Human pose keypoint data

────────────────────────────────────────

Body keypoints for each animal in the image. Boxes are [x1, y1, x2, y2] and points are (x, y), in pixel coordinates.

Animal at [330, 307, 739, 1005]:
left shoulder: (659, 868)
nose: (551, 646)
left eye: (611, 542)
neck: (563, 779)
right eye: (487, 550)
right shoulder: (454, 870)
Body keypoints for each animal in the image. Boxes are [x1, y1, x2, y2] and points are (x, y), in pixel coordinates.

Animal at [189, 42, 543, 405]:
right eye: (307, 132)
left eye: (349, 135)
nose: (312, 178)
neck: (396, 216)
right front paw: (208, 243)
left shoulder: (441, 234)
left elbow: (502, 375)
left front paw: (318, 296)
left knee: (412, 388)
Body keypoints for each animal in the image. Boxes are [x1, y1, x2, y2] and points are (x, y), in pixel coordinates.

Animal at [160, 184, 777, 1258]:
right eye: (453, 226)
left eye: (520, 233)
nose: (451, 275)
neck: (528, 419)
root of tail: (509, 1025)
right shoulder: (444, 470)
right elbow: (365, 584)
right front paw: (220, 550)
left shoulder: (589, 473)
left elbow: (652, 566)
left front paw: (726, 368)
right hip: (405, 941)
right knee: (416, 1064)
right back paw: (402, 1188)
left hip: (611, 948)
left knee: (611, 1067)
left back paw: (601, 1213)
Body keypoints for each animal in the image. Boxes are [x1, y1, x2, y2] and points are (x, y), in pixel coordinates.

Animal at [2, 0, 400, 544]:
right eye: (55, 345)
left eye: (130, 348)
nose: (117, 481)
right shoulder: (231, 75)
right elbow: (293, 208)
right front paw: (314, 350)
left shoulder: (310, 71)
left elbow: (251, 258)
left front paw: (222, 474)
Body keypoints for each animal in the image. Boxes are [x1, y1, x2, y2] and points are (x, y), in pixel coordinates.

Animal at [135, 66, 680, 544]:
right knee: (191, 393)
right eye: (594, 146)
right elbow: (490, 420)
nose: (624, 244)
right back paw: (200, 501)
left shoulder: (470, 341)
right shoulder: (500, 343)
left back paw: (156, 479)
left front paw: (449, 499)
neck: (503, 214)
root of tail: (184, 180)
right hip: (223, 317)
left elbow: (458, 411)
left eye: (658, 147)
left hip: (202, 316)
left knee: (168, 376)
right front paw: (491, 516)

────────────────────────────────────────

Where in the entries above does the word "front" appear? Copy each line that has it.

right front paw: (208, 243)
left front paw: (318, 296)
right front paw: (220, 550)
left front paw: (726, 368)
right front paw: (314, 350)
left front paw: (222, 474)
left front paw: (449, 499)
right front paw: (491, 516)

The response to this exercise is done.